El Bautismo, como Sacramento fundamental, básico, que señala 
el paso de la inquietud prebautismal a la conversión propiamente 
bautismal. Es, por tanto, ingreso, puerta, raíz, fundamento del resto 
de la existencia cristiana. 
La Reconciliación se recibe como sacramento de renovación de la 
situación bautismal, dada la fragilidad que siempre acompaña a la 
experiencia de la Iglesia; es el sacramento correspondiente al 
perdón fraterno. No se puede aprender a vivir comunitariamente, sin 
reconocer en la misma comunidad el lugar, además de la alegría 
pascual, del sacrificio y de la cruz. El perdón «hasta setenta veces 
siete» mutuo y recíproco debe ser la situación normal del ser en 
comunidad. Ejercitamos la reconciliación entre nosotros para poder 
después obtenerla de Dios.

• [Extracto de datos]:
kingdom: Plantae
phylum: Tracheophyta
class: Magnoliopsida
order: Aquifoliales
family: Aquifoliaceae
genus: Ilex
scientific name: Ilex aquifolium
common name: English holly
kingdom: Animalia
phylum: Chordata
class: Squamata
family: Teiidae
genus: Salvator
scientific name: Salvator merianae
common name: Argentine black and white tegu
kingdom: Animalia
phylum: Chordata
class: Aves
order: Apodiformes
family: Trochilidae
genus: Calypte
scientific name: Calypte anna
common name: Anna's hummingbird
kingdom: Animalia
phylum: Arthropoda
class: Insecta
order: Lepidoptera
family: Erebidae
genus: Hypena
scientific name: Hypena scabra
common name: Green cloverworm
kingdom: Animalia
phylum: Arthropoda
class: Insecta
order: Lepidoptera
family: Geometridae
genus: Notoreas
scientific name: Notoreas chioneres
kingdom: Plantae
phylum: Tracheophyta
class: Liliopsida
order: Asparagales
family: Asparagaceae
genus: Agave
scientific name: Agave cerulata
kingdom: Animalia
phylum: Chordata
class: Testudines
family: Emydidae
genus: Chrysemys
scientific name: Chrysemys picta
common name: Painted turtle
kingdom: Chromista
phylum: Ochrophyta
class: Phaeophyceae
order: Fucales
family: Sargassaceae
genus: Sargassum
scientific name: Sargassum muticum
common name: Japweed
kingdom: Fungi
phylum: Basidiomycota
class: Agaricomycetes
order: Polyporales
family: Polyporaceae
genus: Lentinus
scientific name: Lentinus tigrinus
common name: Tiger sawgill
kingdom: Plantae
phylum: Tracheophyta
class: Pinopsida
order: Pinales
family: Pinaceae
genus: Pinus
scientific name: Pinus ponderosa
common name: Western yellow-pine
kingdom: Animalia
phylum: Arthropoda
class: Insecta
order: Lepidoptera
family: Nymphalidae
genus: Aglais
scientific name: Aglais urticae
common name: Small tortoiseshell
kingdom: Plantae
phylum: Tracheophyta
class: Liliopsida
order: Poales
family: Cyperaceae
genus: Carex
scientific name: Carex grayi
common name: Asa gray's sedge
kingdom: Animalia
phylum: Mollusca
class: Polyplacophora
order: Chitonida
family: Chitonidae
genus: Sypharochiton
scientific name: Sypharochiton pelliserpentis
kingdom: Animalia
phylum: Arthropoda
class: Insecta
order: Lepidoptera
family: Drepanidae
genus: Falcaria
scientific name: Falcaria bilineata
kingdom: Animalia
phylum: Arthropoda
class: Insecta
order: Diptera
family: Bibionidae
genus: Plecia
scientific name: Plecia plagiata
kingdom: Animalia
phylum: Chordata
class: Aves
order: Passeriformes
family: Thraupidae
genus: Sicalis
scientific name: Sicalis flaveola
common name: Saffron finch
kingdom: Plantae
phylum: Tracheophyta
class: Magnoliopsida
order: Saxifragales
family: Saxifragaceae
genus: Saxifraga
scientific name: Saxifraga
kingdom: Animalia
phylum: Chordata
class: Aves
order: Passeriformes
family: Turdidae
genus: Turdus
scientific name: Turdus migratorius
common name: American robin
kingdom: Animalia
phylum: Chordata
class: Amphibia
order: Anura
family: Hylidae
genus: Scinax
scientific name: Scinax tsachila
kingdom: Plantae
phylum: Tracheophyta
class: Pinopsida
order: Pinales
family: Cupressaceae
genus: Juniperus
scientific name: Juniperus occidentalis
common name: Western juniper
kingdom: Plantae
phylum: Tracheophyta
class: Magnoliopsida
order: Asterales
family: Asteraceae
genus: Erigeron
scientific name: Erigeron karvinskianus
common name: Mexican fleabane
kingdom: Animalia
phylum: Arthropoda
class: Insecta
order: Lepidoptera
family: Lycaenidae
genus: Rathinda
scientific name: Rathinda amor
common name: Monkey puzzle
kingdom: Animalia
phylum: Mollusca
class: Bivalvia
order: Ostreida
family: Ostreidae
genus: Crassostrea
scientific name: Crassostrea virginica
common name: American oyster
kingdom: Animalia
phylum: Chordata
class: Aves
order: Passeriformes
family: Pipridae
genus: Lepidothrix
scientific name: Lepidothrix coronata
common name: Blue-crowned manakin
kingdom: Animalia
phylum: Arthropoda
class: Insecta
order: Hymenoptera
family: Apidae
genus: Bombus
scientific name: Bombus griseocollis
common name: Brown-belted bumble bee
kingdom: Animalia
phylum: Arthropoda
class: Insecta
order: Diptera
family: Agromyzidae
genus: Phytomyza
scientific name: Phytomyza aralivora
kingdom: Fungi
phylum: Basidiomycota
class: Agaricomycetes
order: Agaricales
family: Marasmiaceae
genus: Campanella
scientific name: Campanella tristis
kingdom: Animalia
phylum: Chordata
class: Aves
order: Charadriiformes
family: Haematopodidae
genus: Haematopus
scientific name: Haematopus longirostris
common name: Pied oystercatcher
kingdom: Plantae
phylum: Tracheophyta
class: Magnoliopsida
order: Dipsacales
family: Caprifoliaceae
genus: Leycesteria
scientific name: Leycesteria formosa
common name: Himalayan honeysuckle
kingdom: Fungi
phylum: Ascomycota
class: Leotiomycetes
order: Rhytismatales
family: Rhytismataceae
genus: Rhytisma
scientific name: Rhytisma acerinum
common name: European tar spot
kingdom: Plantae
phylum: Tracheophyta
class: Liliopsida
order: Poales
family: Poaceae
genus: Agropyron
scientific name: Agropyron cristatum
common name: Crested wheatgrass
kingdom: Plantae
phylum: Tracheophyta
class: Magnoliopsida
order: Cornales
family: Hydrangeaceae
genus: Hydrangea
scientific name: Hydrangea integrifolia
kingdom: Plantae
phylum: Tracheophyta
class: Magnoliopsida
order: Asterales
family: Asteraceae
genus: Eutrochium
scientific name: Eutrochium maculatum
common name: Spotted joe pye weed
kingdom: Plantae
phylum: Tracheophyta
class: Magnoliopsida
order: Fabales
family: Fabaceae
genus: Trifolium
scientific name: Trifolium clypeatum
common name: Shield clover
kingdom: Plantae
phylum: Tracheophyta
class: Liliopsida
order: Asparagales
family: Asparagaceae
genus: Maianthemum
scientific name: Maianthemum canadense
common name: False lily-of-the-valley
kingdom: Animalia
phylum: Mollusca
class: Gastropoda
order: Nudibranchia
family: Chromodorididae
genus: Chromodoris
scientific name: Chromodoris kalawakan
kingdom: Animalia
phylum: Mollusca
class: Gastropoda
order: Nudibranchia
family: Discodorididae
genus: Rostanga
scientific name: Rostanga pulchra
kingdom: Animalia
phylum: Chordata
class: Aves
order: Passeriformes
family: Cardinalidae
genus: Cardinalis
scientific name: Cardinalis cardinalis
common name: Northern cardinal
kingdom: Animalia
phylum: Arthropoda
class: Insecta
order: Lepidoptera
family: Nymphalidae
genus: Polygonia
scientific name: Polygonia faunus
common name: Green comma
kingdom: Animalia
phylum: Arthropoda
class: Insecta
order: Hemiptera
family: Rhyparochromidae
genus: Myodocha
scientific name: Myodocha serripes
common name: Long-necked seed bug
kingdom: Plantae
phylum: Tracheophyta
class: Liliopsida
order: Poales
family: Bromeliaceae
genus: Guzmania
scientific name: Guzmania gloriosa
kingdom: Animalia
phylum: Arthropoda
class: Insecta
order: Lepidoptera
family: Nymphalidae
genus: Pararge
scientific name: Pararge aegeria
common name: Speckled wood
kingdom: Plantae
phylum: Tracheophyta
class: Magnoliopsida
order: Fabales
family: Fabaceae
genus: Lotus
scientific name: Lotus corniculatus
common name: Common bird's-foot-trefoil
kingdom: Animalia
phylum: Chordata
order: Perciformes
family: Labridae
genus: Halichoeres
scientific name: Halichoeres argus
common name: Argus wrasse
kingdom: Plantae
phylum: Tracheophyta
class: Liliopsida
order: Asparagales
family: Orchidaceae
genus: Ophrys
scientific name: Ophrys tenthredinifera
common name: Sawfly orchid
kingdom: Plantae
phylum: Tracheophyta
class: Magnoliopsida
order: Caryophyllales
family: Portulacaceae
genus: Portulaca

• [Conjunto de tareas]:
1. Enumera los términos que el texto sobre los sacramentos aplica al Bautismo en la oración que empieza con «Es, por tanto».
2. Reproduce, por favor, las líneas de las entradas entre la que contiene «family: Agromyzidae» y la que contiene «family: Haematopodidae», ambas incluidas.

• [Respuestas]:
1. Ingreso, puerta, raíz y fundamento del resto de la existencia cristiana.

2.
family: Agromyzidae
genus: Phytomyza
scientific name: Phytomyza aralivora
kingdom: Fungi
phylum: Basidiomycota
class: Agaricomycetes
order: Agaricales
family: Marasmiaceae
genus: Campanella
scientific name: Campanella tristis
kingdom: Animalia
phylum: Chordata
class: Aves
order: Charadriiformes
family: Haematopodidae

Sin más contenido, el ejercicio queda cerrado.